Reativação da Usina Nuclear em Iowa
James Danly, vice-secretário de Energia, afirmou que a reativação da usina de Iowa, prevista para 2029, ajudará a “reduzir os custos de eletricidade”, embora não tenha explicado os detalhes desse impacto. Apenas 50 megawatts serão destinados à cooperativa de energia local, conforme declarou o CEO da NextEra, John Ketchum, em uma chamada de resultados no ano anterior. Essa capacidade atenderia a 18% do crescimento da demanda de Iowa desde 2021, ano anterior ao lançamento do ChatGPT. Os planos do Google incluem a construção de até seis centros de dados próximos ao Duane Arnold Energy Center, que não opera desde 2020, quando uma tempestade severa danificou a planta. Naquela época, em vez de consertar, a NextEra optou por desativar a usina, especialmente devido ao baixo custo do gás natural no mercado, tornando a energia nuclear menos atrativa economicamente.

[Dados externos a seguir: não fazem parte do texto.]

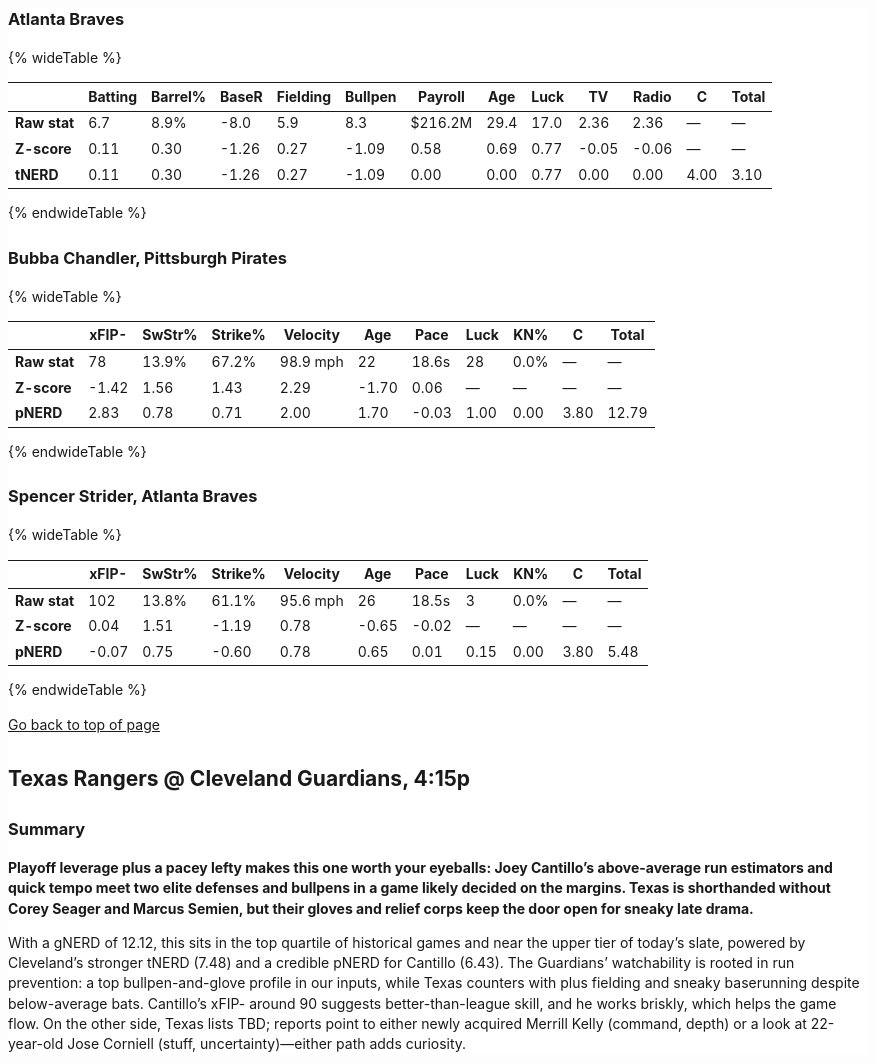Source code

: ### Atlanta Braves

{% wideTable %}

|              | Batting | Barrel% | BaseR | Fielding | Bullpen | Payroll | Age   | Luck | TV | Radio | C | Total |
| ------------ | ------- | ------- | ----- | -------- | ------- | ------- | ----- | ---- | -- | ----- | - | ----- |
| **Raw stat** | 6.7 | 8.9% | -8.0 | 5.9 | 8.3 | $216.2M | 29.4 | 17.0 | 2.36 | 2.36 | — | — |
| **Z-score** | 0.11 | 0.30 | -1.26 | 0.27 | -1.09 | 0.58 | 0.69 | 0.77 | -0.05 | -0.06 | — | — |
| **tNERD** | 0.11 | 0.30 | -1.26 | 0.27 | -1.09 | 0.00 | 0.00 | 0.77 | 0.00 | 0.00 | 4.00 | 3.10 |
{% endwideTable %}

### Bubba Chandler, Pittsburgh Pirates

{% wideTable %}

|              | xFIP- | SwStr% | Strike% | Velocity | Age   | Pace  | Luck | KN%  | C | Total |
| ------------ | ----- | ------ | ------- | -------- | ----- | ----- | ---- | ---- | - | ----- |
| **Raw stat** | 78 | 13.9% | 67.2% | 98.9 mph | 22 | 18.6s | 28 | 0.0% | — | — |
| **Z-score** | -1.42 | 1.56 | 1.43 | 2.29 | -1.70 | 0.06 | — | — | — | — |
| **pNERD** | 2.83 | 0.78 | 0.71 | 2.00 | 1.70 | -0.03 | 1.00 | 0.00 | 3.80 | 12.79 |
{% endwideTable %}

### Spencer Strider, Atlanta Braves

{% wideTable %}

|              | xFIP- | SwStr% | Strike% | Velocity | Age   | Pace  | Luck | KN%  | C | Total |
| ------------ | ----- | ------ | ------- | -------- | ----- | ----- | ---- | ---- | - | ----- |
| **Raw stat** | 102 | 13.8% | 61.1% | 95.6 mph | 26 | 18.5s | 3 | 0.0% | — | — |
| **Z-score** | 0.04 | 1.51 | -1.19 | 0.78 | -0.65 | -0.02 | — | — | — | — |
| **pNERD** | -0.07 | 0.75 | -0.60 | 0.78 | 0.65 | 0.01 | 0.15 | 0.00 | 3.80 | 5.48 |
{% endwideTable %}


[Go back to top of page](#)

## Texas Rangers @ Cleveland Guardians, 4:15p

### Summary

**Playoff leverage plus a pacey lefty makes this one worth your eyeballs: Joey Cantillo’s above-average run estimators and quick tempo meet two elite defenses and bullpens in a game likely decided on the margins. Texas is shorthanded without Corey Seager and Marcus Semien, but their gloves and relief corps keep the door open for sneaky late drama.** 

With a gNERD of 12.12, this sits in the top quartile of historical games and near the upper tier of today’s slate, powered by Cleveland’s stronger tNERD (7.48) and a credible pNERD for Cantillo (6.43). The Guardians’ watchability is rooted in run prevention: a top bullpen-and-glove profile in our inputs, while Texas counters with plus fielding and sneaky baserunning despite below-average bats. Cantillo’s xFIP- around 90 suggests better-than-league skill, and he works briskly, which helps the game flow. On the other side, Texas lists TBD; reports point to either newly acquired Merrill Kelly (command, depth) or a look at 22-year-old Jose Corniell (stuff, uncertainty)—either path adds curiosity.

Crescimento da Demanda por Energia e a Solução Nuclear
Nos últimos seis anos, o cenário energético mudou drasticamente. O crescimento repentino da inteligência artificial, aliado à eletrificação mais ampla da economia, fez com que as concessionárias e fornecedores de energia corressem para encontrar novas fontes de geração de eletricidade. Estima-se que novos centros de dados quase tripliquem a demanda elétrica do setor até 2035. Neste contexto, usinas nucleares fechadas tornaram-se uma escolha preferida pela indústria tecnológica para fornecer energia limpa e constante rapidamente.
Exemplos de Reativação de Usinas Nucleares
– Microsoft e Constellation Energy: A Microsoft firmou um acordo com a Constellation Energy para reativar um reator na ilha de Three Mile, que funcionou pela última vez em 2019. O reator está programado para reiniciar em 2028 e gerar 835 megawatts.
– Clinton Clean Energy Center, Illinois: Este centro quase foi fechado antes de encontrar um novo cliente na Meta, que comprará todos os atributos de energia limpa da planta de 1,1 gigawatt. A energia será enviada para a rede local, enquanto a Meta usará certificados para compensar emissões em outros locais. O centro de dados Hyperion AI da Meta, por exemplo, exigirá 10 usinas de gás natural para operar, consumindo mais eletricidade do que todo o estado de Dakota do Sul.
Conclusão
A reativação de usinas nucleares como Duane Arnold, que ganhará mais 14 megawatts durante a modernização, totalizando 615 megawatts, representa uma solução viável para atender à crescente demanda energética impulsionada pela tecnologia. Embora existam outros potenciais candidatos para reativação, como a usina de San Onofre na Califórnia, essas instalações exigiriam mais trabalho para voltar a funcionar. A revitalização dessas usinas é vista como uma estratégia essencial para fornecer energia limpa e estável à medida que a demanda continua a aumentar.